» **TRY IT**
Rewrite the material from the line with "Product No.: Bgr 7 K" up to and including the line with "ADD TO CART", replacing "Shipping costs" with "Delivery charges" and leaving everything else unchanged.

» **SOURCE DATA**

»»

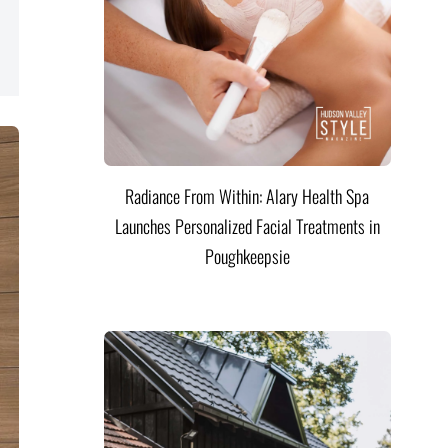
Radiance From Within: Alary Health Spa
Launches Personalized Facial Treatments in
Poughkeepsie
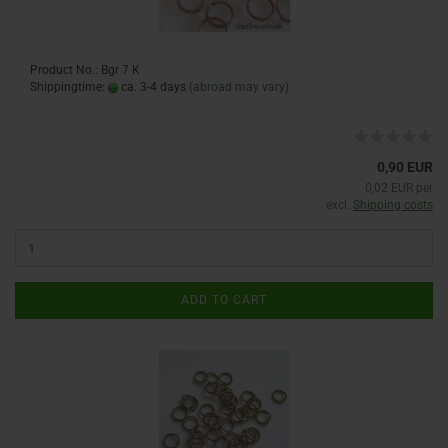
Product No.: Bgr 7 K
Shippingtime:
ca. 3-4 days
(abroad may vary)
0,90 EUR
0,02 EUR per
excl.
Shipping costs
ADD TO CART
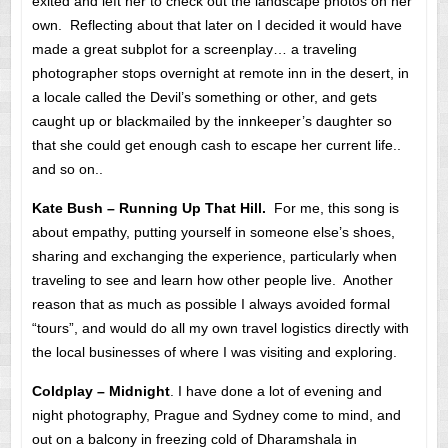
exited and left her to check out the landscape photos on her
own. Reflecting about that later on I decided it would have
made a great subplot for a screenplay… a traveling
photographer stops overnight at remote inn in the desert, in
a locale called the Devil’s something or other, and gets
caught up or blackmailed by the innkeeper’s daughter so
that she could get enough cash to escape her current life..
and so on..
Kate Bush – Running Up That Hill.
For me, this song is
about empathy, putting yourself in someone else’s shoes,
sharing and exchanging the experience, particularly when
traveling to see and learn how other people live. Another
reason that as much as possible I always avoided formal
“tours”, and would do all my own travel logistics directly with
the local businesses of where I was visiting and exploring.
Coldplay – Midnight
. I have done a lot of evening and
night photography, Prague and Sydney come to mind, and
out on a balcony in freezing cold of Dharamshala in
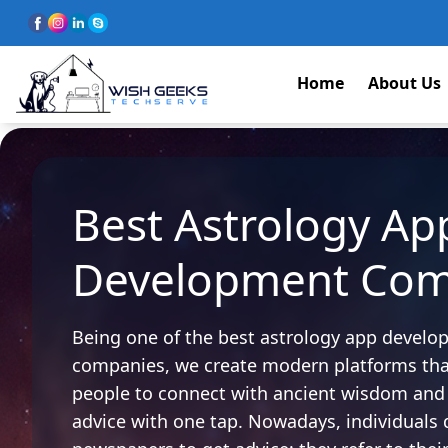
Home
About Us
Best Astrology Ap
Development Co
Being one of the best astrology app devel
companies, we create modern platforms that
people to connect with ancient wisdom and 
advice with one tap. Nowadays, individuals 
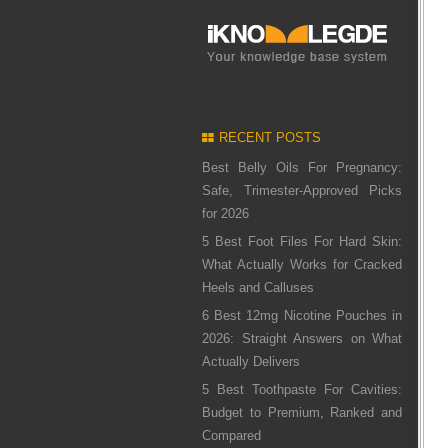
RECENT POSTS
Best Belly Oils For Pregnancy:
Safe, Trimester-Approved Picks
for 2026
5 Best Foot Files For Hard Skin:
What Actually Works for Cracked
Heels and Calluses
6 Best 12mg Nicotine Pouches in
2026: Straight Answers on What
Actually Delivers
5 Best Toothpaste For Cavities:
Budget to Premium, Ranked and
Compared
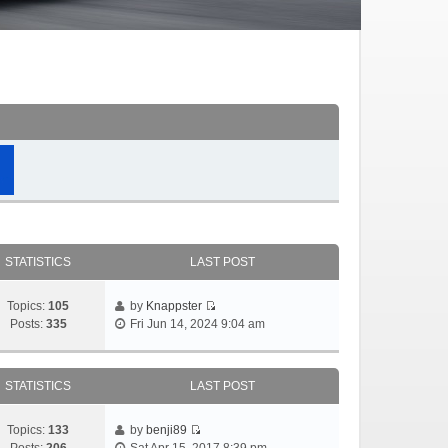
STATISTICS
LAST POST
Topics:
105
by
Knappster
Posts:
335
Fri Jun 14, 2024 9:04 am
STATISTICS
LAST POST
Topics:
133
by
benji89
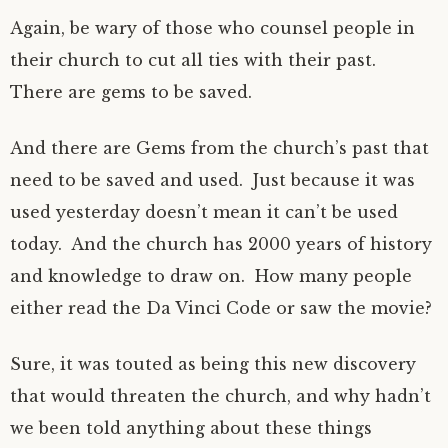
Again, be wary of those who counsel people in
their church to cut all ties with their past.
There are gems to be saved.
And there are Gems from the church’s past that
need to be saved and used. Just because it was
used yesterday doesn’t mean it can’t be used
today. And the church has 2000 years of history
and knowledge to draw on. How many people
either read the Da Vinci Code or saw the movie?
Sure, it was touted as being this new discovery
that would threaten the church, and why hadn’t
we been told anything about these things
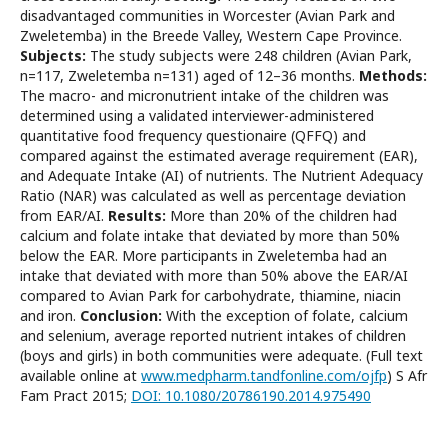
disadvantaged communities in Worcester (Avian Park and
Zweletemba) in the Breede Valley, Western Cape Province.
Subjects:
The study subjects were 248 children (Avian Park,
n=117, Zweletemba n=131) aged of 12–36 months.
Methods:
The macro- and micronutrient intake of the children was
determined using a validated interviewer-administered
quantitative food frequency questionaire (QFFQ) and
compared against the estimated average requirement (EAR),
and Adequate Intake (AI) of nutrients. The Nutrient Adequacy
Ratio (NAR) was calculated as well as percentage deviation
from EAR/AI.
Results:
More than 20% of the children had
calcium and folate intake that deviated by more than 50%
below the EAR. More participants in Zweletemba had an
intake that deviated with more than 50% above the EAR/AI
compared to Avian Park for carbohydrate, thiamine, niacin
and iron.
Conclusion:
With the exception of folate, calcium
and selenium, average reported nutrient intakes of children
(boys and girls) in both communities were adequate. (Full text
available online at
www.medpharm.tandfonline.com/ojfp
) S Afr
Fam Pract 2015;
DOI: 10.1080/20786190.2014.975490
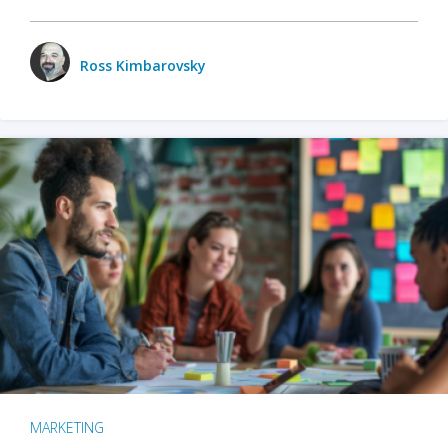
Ross Kimbarovsky
MARKETING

««

» **SOLUTION TO THE EXERCISE**
Product No.: Bgr 7 K
Shippingtime:
ca. 3-4 days
(abroad may vary)
0,90 EUR
0,02 EUR per
excl.
Delivery charges
ADD TO CART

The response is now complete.